I recently pulled off some of the door and window frames in my house and noticed that all of them have a beautiful biscuit joint on them. They are so well done that when you pull them off, they stay perfectly together!

In all the tutorials I've seen everyone seems to just nail them to the perimeter directly, which seems much faster, however I'm not sure how maintain a perfectly flat plane without some sort of guide/re-inforcement.

I'm curious what your experience/technique is for getting those miters to stay perfectly planar over time?


----------



## rwe2156 (May 7, 2014)

Glue them together and pin nail from edges prior to installing.


----------



## PPK (Mar 8, 2016)

ive thought of using the biscuit method before. Simply because with end grain joints(which miters are) the glue doesn't hold well. Nails are OK, but often split or deflect and come out somewhere unintended. And trust me, I've seen a LOT of miter joints come apart that are glued and/or nailed.
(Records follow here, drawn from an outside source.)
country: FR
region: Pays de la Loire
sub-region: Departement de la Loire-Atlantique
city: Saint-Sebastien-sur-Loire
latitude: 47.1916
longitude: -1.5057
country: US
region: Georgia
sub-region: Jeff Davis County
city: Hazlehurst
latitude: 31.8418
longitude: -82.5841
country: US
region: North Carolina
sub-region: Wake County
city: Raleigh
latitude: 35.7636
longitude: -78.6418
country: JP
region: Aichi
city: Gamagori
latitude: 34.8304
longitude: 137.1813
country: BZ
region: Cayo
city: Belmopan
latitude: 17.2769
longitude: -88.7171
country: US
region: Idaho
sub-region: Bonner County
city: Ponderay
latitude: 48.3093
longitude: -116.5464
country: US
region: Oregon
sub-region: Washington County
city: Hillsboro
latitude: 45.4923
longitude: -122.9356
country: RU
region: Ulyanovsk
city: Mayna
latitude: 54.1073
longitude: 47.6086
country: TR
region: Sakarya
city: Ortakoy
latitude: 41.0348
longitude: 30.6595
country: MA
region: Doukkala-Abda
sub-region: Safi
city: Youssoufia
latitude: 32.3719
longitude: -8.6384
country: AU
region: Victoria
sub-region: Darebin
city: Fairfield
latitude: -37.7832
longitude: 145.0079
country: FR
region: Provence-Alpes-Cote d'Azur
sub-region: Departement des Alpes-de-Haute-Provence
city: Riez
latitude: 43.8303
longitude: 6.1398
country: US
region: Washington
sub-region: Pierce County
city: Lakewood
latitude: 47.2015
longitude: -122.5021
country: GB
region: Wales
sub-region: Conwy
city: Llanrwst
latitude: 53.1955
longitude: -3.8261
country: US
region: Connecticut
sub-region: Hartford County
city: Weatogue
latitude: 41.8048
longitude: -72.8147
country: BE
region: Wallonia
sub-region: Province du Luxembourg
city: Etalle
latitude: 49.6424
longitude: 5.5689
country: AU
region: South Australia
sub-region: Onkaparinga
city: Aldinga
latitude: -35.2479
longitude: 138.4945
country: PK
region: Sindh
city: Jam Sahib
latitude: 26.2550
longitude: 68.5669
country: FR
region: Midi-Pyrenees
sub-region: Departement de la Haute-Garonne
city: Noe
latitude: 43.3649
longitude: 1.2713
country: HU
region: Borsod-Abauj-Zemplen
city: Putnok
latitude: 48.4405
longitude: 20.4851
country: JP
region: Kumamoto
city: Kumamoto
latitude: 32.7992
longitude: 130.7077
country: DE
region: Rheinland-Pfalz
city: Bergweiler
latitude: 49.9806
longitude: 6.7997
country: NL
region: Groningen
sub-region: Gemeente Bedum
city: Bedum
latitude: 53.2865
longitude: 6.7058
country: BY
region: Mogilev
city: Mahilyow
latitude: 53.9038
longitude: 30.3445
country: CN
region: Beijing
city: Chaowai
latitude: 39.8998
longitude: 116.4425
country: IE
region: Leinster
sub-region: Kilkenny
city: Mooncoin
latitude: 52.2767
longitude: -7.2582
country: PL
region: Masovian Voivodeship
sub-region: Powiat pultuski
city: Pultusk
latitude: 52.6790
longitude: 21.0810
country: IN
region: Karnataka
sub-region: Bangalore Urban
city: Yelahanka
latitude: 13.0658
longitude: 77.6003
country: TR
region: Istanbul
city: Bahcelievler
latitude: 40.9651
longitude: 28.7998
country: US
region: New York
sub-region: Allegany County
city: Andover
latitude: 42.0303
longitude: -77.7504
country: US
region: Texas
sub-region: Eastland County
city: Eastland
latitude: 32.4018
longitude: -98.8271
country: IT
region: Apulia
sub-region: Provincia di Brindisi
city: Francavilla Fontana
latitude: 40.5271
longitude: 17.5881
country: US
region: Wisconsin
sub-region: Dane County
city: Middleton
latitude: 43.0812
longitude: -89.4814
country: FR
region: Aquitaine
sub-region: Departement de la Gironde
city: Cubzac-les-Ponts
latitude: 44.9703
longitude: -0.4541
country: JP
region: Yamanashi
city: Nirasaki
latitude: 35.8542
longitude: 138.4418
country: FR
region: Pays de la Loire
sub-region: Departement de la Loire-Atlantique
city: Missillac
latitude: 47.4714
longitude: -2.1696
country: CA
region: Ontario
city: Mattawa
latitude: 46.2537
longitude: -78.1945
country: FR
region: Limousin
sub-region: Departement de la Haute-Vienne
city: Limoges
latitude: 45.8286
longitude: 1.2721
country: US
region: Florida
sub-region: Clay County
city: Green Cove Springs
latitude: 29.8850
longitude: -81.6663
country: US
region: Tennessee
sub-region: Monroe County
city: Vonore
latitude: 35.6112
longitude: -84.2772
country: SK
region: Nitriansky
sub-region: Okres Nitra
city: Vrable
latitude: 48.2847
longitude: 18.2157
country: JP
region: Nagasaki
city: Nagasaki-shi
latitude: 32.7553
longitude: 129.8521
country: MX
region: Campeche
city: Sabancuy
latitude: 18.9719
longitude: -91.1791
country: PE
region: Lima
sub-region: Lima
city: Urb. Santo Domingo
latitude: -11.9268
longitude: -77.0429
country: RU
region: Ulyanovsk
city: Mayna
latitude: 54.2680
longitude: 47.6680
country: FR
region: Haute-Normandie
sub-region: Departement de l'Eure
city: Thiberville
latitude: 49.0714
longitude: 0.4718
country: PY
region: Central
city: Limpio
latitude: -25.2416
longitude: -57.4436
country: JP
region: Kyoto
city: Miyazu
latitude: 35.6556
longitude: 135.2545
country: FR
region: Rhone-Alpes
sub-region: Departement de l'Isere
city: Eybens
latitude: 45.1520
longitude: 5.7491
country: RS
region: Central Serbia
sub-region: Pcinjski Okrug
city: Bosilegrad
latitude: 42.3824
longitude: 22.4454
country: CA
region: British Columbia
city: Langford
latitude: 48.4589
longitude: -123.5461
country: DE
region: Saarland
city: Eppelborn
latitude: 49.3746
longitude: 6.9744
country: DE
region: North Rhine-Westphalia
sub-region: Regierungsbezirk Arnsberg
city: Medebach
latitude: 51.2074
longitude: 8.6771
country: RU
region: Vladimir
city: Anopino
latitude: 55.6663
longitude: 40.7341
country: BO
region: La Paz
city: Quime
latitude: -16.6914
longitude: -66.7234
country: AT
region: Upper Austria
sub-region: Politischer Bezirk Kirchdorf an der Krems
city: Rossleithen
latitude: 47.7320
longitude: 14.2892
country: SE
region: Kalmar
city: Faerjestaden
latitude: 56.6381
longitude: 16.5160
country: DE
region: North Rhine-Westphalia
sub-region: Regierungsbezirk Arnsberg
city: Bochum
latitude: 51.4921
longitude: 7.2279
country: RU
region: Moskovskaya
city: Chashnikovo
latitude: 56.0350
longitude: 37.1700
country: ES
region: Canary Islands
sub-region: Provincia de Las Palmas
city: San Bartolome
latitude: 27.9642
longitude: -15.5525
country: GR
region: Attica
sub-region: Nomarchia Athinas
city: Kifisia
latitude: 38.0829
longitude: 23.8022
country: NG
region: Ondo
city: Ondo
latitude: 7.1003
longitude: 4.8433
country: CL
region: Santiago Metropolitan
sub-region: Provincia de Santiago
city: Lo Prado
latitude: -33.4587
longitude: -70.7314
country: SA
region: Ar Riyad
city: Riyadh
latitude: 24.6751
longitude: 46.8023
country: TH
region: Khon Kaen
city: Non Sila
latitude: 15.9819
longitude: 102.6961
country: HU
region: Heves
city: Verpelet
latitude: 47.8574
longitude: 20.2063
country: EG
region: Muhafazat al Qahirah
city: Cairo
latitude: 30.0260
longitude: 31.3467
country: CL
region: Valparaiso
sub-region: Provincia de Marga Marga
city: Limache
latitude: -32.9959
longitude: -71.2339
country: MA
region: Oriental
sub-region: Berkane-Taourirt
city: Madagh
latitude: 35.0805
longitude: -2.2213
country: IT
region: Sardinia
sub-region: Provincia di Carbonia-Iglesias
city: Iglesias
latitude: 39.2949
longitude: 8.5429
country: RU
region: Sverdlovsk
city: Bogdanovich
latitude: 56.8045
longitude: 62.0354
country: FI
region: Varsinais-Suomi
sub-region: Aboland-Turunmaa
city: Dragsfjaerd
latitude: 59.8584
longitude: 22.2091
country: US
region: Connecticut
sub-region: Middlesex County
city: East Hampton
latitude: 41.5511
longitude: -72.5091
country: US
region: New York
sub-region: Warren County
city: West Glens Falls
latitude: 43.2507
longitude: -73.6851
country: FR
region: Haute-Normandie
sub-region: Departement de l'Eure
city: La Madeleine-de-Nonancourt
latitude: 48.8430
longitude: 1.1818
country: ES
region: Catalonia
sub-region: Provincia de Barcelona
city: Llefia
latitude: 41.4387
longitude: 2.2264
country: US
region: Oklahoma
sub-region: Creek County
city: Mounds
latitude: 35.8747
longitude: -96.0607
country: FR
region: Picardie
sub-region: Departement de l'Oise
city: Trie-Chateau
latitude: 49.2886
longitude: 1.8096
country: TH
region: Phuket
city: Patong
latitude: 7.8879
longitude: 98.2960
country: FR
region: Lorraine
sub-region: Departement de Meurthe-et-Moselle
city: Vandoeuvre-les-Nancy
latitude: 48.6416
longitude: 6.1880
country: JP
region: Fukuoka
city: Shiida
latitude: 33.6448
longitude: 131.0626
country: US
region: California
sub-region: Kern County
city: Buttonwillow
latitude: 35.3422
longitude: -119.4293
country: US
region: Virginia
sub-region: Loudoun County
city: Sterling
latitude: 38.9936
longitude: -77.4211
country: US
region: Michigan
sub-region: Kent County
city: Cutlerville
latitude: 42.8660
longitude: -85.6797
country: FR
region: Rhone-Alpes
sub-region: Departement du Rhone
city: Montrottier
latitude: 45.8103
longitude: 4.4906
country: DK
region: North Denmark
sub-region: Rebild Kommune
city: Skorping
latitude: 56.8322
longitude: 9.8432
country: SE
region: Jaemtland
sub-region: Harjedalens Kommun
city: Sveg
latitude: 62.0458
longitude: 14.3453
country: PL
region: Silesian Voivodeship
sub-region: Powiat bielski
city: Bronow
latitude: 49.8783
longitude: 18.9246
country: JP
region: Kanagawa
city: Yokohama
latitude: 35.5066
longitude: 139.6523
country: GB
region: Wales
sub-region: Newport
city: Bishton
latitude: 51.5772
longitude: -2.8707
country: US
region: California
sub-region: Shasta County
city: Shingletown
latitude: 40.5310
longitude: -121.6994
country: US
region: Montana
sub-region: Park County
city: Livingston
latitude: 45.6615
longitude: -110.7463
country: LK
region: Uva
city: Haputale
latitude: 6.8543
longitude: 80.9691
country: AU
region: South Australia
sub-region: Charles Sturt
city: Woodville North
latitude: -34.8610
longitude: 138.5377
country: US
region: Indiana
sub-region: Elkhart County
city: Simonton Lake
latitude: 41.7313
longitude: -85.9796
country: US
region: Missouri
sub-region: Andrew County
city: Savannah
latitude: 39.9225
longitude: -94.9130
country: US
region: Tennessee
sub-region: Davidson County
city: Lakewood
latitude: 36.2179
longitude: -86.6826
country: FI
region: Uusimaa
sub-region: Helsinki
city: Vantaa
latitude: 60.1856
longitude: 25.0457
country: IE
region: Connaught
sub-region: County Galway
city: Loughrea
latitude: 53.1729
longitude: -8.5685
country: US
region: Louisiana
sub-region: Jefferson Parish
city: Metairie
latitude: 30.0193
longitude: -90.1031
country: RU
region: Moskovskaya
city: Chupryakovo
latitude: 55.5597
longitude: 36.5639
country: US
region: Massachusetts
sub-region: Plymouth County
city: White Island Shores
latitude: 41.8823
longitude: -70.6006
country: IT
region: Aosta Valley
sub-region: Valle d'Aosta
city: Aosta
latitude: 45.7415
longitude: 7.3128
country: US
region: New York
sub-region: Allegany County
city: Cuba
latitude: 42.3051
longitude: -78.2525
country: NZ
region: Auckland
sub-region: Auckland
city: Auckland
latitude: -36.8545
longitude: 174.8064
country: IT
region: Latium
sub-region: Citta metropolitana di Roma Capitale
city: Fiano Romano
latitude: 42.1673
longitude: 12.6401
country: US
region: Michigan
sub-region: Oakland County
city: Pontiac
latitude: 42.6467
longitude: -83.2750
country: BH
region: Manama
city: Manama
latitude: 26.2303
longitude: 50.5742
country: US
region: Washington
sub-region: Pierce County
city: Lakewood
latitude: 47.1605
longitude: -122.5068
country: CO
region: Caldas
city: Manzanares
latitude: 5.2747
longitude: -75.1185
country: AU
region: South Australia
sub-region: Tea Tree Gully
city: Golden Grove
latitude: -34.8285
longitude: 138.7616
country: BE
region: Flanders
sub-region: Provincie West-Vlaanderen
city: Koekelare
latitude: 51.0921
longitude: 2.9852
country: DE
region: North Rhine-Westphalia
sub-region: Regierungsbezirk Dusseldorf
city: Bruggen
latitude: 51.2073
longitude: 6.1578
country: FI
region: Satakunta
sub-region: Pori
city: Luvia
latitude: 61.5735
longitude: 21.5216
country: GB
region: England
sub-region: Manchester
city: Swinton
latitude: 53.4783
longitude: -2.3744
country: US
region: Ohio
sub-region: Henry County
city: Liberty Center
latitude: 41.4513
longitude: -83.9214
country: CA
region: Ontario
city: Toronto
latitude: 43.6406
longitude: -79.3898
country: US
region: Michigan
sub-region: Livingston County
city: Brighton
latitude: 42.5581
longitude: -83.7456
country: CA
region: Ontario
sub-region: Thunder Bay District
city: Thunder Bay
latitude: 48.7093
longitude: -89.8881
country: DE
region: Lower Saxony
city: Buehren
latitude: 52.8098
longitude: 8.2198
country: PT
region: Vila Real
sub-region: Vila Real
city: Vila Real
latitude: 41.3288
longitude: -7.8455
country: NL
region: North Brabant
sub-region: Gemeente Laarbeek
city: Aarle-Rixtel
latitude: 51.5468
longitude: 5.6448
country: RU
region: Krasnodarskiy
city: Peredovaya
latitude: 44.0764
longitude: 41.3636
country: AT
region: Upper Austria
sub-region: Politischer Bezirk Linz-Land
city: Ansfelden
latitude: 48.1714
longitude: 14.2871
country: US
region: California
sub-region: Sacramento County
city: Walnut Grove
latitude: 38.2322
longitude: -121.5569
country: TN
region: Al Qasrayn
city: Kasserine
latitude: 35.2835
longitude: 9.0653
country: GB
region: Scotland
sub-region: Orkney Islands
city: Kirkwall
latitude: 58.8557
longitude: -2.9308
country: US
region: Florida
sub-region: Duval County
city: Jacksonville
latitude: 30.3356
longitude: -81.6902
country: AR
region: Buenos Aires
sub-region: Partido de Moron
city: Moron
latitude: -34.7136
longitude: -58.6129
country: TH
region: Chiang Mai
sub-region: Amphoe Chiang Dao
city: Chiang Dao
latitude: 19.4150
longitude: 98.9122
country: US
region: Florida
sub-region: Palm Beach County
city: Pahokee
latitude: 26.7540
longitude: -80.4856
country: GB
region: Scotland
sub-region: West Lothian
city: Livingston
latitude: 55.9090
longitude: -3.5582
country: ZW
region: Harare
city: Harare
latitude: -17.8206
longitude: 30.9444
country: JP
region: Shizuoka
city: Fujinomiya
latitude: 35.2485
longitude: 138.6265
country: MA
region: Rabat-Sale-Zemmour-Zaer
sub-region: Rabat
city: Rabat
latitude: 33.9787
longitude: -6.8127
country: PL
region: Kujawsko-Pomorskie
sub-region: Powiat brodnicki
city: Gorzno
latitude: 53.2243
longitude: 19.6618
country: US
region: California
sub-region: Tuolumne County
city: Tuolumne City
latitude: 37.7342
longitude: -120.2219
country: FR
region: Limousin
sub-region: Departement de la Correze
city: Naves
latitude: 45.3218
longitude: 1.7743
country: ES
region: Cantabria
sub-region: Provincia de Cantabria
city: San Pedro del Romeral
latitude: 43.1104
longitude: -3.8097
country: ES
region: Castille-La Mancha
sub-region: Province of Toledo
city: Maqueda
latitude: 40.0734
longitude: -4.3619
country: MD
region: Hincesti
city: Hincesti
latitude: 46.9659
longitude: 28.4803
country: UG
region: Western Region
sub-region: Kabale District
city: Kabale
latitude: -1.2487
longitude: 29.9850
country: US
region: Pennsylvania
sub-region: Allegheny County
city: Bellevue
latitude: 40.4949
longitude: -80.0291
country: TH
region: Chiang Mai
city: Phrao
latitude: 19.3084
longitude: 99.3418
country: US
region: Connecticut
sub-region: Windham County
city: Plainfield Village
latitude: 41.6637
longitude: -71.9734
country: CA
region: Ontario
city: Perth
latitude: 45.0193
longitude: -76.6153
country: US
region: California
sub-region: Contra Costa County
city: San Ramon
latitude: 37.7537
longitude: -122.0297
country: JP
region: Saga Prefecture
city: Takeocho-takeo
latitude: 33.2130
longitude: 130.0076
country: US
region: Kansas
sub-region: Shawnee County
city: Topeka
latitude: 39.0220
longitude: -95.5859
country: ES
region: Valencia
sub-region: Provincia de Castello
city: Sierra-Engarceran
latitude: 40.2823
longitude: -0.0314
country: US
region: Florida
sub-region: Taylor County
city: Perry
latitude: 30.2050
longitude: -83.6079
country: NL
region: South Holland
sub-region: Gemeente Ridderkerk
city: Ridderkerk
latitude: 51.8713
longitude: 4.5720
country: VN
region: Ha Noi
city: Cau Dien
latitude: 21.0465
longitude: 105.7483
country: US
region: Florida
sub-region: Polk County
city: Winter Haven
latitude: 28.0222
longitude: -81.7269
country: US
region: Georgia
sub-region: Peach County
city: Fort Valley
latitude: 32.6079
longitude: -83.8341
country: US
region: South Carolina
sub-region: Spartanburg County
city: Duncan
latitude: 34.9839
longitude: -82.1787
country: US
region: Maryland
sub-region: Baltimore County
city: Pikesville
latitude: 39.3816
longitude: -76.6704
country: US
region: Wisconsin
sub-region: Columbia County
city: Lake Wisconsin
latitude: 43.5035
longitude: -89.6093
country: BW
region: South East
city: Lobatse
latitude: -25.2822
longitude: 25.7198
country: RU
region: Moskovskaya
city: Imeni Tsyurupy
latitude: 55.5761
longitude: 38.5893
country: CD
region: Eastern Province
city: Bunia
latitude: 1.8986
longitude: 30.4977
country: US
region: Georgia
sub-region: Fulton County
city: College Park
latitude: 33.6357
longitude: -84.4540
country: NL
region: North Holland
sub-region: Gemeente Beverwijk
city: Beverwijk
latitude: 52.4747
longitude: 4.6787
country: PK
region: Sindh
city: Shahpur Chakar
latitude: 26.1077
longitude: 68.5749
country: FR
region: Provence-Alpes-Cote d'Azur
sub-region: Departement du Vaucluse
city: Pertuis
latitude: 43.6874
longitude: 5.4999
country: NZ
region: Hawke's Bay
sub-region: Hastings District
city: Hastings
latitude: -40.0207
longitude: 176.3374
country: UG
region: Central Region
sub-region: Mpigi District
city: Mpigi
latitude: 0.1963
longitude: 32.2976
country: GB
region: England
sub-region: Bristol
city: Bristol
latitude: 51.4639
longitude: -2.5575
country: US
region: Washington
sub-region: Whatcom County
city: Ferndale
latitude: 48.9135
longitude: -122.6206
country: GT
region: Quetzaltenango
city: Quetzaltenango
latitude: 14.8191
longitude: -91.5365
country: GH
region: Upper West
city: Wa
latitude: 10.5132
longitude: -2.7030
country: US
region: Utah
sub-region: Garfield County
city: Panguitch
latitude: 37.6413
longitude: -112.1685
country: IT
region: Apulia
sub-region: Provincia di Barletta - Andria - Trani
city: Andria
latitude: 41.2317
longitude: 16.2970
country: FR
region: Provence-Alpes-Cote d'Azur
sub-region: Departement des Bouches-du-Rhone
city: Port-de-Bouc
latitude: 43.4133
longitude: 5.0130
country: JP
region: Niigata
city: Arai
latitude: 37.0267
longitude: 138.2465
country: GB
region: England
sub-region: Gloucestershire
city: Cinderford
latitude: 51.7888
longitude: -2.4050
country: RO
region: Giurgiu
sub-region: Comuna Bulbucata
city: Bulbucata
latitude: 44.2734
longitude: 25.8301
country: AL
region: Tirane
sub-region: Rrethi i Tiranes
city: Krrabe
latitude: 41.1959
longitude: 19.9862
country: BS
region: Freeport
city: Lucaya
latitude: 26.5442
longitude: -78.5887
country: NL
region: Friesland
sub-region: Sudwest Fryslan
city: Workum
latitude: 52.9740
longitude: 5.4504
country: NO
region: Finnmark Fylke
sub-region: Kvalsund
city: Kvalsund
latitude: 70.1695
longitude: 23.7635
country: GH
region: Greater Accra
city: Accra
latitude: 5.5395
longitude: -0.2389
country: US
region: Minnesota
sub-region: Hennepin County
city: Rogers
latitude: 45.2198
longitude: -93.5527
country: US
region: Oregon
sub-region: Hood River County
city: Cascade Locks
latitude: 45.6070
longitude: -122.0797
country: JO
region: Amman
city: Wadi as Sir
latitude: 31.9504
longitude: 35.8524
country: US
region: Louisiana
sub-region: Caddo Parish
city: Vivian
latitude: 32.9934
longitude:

I'd strongly consider it if I had a biscuit machine handy.


----------



## Bill_Steele (Aug 29, 2013)

I used biscuits on all my window and door casings. I've been very happy with the outcome. I made a story stick to get the correct dimensions and then I cut, glued, and assembled the casings in my workshop. Once dry they are easy to nail in place. I have a couple of these clam clamps that I use to clamp the casing while the glue dries.

I agree that adding a biscuit to the joint and waiting for the glue to dry takes longer. If I was doing trim carpentry for a living and knew that I could install it well enough [with no biscuit] that it would not open up later on-I might not do it.

You can make the cut by bringing the casing to the joiner (joiner is fixed and the cut is referenced from the base of the joiner) OR take the joiner to the casing (hold the joiner in your hand, reference the joiner fence off the back of the casing). You can cut a small scrap of 1/8" or 1/4" masonite or hardboard and use that to span the gap on the back of the trim to get a flat reference surface for the joiner fence.


----------



## DBDesigns (May 29, 2018)

There is woodworking and there is trim carpentry. A biscuit jointer is a woodworking tool.
Just sayin'.


----------



## Jared_S (Jul 6, 2018)

Its common on high end trim, as well as some production trim guys find its faster. Dominos, biscuits, clam clamps and pocket screws keep the miters from ever moving or opening up

Pre assembled casing installed as a single unit rather than individual boards nailed in place. Can be faster.


----------